An OpenVidu High Availability deployment runs Master Nodes and Media Nodes in separated groups. Let's see the extent of fault tolerance for each node group:
Master Nodes#
The number of Master Nodes in an OpenVidu High Availability deployment is 4. This minimum number of nodes ensures that every service running in the Master Nodes is fault tolerant.
If one Master Node fails, the service won't be affected. Some users may trigger event Reconnecting
closely followed by Reconnected
, but the service will remain fully operational.
When two or more Master Nodes fail simultaneously, there can be some degradation of the service:
- If two Master Nodes fail, the service will still be operational for the most part. Only active Egress might be affected, as they won't be stored in the Minio storage. See Recovering Egress from node failures.
- If three or four Master Nodes fail, the service will be interrupted.
In the event of Master Node failures, the service will be automatically restored as soon as the failed node(s) are recovered.
Media Nodes#
Fault tolerance of Media Nodes in OpenVidu Elastic behaves the same as in OpenVidu High Availability.
Recovering Egress from node failures#
Egress processes can be affected by the crash of a Master Node or a Media Node. To recover Egress from...
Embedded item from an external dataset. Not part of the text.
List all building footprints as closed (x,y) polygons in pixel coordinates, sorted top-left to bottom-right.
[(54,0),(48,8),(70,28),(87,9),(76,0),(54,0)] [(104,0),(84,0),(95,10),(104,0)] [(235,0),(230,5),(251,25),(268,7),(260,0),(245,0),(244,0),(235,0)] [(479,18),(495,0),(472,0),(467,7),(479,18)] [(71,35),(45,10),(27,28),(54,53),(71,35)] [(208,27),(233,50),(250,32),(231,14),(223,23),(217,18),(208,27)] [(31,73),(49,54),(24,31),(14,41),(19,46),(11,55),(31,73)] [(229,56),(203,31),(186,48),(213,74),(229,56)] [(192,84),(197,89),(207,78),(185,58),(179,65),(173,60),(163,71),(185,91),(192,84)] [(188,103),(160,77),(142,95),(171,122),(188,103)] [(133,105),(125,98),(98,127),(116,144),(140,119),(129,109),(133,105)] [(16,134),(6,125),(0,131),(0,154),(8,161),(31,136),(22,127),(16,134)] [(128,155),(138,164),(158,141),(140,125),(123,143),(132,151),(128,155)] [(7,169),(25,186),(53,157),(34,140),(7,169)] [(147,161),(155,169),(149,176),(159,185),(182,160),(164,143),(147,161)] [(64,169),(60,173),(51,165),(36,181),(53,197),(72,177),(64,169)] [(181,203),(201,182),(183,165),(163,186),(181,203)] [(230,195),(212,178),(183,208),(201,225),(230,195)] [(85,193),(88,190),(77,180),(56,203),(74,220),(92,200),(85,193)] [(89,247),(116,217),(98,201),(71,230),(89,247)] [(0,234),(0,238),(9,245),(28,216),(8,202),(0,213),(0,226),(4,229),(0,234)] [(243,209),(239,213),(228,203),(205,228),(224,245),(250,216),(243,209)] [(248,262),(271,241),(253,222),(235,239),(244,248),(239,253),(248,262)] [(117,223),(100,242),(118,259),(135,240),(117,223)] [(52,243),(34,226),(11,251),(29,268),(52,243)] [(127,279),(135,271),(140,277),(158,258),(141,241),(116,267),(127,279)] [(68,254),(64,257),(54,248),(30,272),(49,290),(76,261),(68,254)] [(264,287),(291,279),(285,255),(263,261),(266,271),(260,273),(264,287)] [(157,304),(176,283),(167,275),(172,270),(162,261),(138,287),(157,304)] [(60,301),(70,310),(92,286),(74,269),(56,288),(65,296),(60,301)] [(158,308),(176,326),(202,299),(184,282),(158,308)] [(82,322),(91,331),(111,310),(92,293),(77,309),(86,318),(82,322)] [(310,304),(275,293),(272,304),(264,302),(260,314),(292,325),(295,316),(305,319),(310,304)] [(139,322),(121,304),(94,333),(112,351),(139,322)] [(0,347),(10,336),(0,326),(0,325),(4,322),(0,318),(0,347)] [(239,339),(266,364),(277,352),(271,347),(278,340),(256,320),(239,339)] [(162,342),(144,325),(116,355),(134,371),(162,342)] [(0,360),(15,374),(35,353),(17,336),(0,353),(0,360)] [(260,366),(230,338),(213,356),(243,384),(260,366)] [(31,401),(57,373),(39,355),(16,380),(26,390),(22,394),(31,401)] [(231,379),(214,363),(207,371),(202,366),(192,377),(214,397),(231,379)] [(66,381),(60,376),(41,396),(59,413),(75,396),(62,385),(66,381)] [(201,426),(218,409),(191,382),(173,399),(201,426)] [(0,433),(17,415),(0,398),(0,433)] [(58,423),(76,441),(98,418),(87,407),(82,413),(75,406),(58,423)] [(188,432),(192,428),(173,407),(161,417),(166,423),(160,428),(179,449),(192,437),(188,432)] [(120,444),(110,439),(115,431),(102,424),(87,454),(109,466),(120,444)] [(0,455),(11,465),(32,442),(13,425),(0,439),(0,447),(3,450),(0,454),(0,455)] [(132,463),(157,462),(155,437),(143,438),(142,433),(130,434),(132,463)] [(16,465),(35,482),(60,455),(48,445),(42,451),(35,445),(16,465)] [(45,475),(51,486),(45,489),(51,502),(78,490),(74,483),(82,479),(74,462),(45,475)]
From Master Node failures#
This only applies to OpenVidu High Availability
If 2 Master Nodes crash, the Egress process won't be able to use the Minio storage. This has different consequences depending on the configured outputs for your Egress process:
- For MP4, OGG or WEBM files, if the Egress is stopped when 2 Master Nodes are down, the output files will not be uploaded to Minio.
- For HLS, the segments will stop being uploaded to Minio. If you are consuming these segments from another process, note that new segments will stop appearing.
In both cases, files are not lost and can be recovered. They will be available in the Egress backup path of the Media Node hosting the Egress process (by default /opt/openvidu/egress_data/home/egress/backup_storage
).
From a Media Node failure#
This applies to both OpenVidu High Availability and OpenVidu Elastic
If the Media Node hosting an ongoing Egress process crashes, then the Egress process will be immediately interrupted. But as long as the disk of the crashed Media Node is still accessible, you may recover the output files. They will be available in the Media Node at path /opt/openvidu/egress_data/home/egress/tmp
.
It is possible that if the crashed Egress had MP4 as configured output (which is an option available for Room Composite and Track Composite) the recovered file may not be directly playable and it may require a repair process.